* _Recorded information_:
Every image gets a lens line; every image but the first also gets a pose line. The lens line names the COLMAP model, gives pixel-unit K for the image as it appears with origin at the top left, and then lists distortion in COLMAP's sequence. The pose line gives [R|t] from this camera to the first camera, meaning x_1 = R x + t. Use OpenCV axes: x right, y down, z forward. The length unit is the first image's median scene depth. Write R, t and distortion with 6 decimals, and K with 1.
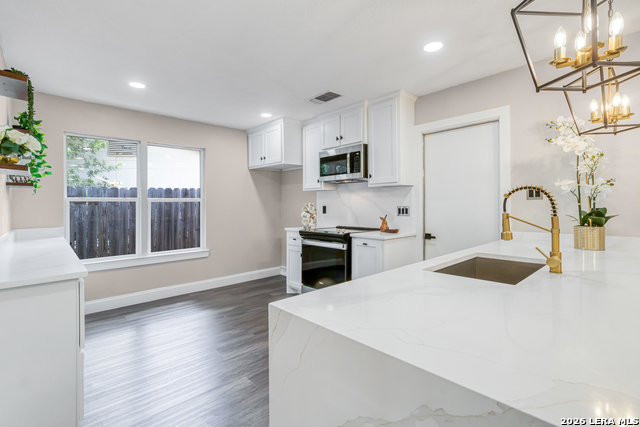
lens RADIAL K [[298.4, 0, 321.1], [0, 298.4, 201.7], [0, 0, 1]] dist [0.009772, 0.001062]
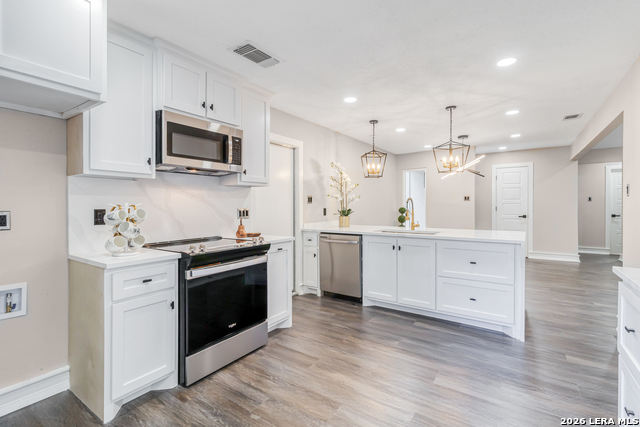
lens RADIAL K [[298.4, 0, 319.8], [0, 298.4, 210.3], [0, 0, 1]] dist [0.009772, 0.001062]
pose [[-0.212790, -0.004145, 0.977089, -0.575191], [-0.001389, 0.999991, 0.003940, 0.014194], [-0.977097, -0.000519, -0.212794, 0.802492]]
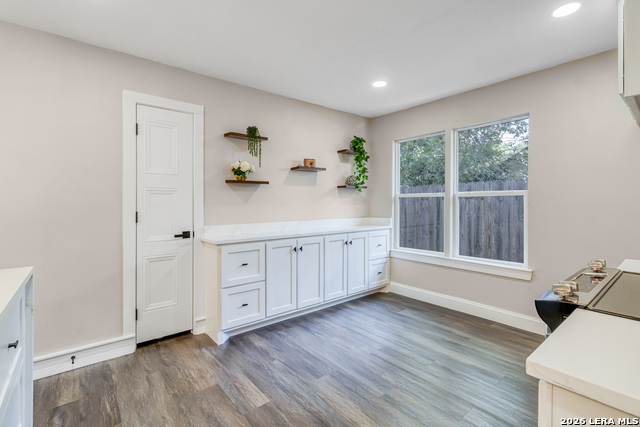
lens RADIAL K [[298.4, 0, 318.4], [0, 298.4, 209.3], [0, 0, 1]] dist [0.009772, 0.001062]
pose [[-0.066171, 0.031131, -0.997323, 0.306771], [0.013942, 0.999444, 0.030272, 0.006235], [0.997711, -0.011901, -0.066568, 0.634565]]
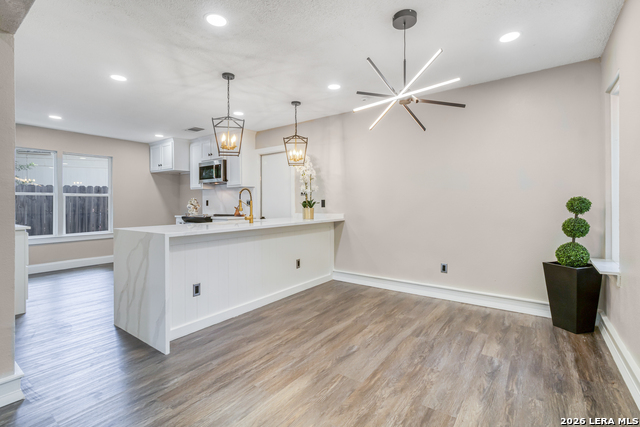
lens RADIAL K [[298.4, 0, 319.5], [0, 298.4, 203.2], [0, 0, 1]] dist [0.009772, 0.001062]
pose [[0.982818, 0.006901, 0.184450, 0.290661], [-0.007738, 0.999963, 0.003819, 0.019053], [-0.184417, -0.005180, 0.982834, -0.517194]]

* _Instructions for the task_: Print every line of the rows above without changing a character, and leave out the pictures.

* _Result_:
Every image gets a lens line; every image but the first also gets a pose line. The lens line names the COLMAP model, gives pixel-unit K for the image as it appears with origin at the top left, and then lists distortion in COLMAP's sequence. The pose line gives [R|t] from this camera to the first camera, meaning x_1 = R x + t. Use OpenCV axes: x right, y down, z forward. The length unit is the first image's median scene depth. Write R, t and distortion with 6 decimals, and K with 1.
lens RADIAL K [[298.4, 0, 321.1], [0, 298.4, 201.7], [0, 0, 1]] dist [0.009772, 0.001062]
lens RADIAL K [[298.4, 0, 319.8], [0, 298.4, 210.3], [0, 0, 1]] dist [0.009772, 0.001062]
pose [[-0.212790, -0.004145, 0.977089, -0.575191], [-0.001389, 0.999991, 0.003940, 0.014194], [-0.977097, -0.000519, -0.212794, 0.802492]]
lens RADIAL K [[298.4, 0, 318.4], [0, 298.4, 209.3], [0, 0, 1]] dist [0.009772, 0.001062]
pose [[-0.066171, 0.031131, -0.997323, 0.306771], [0.013942, 0.999444, 0.030272, 0.006235], [0.997711, -0.011901, -0.066568, 0.634565]]
lens RADIAL K [[298.4, 0, 319.5], [0, 298.4, 203.2], [0, 0, 1]] dist [0.009772, 0.001062]
pose [[0.982818, 0.006901, 0.184450, 0.290661], [-0.007738, 0.999963, 0.003819, 0.019053], [-0.184417, -0.005180, 0.982834, -0.517194]]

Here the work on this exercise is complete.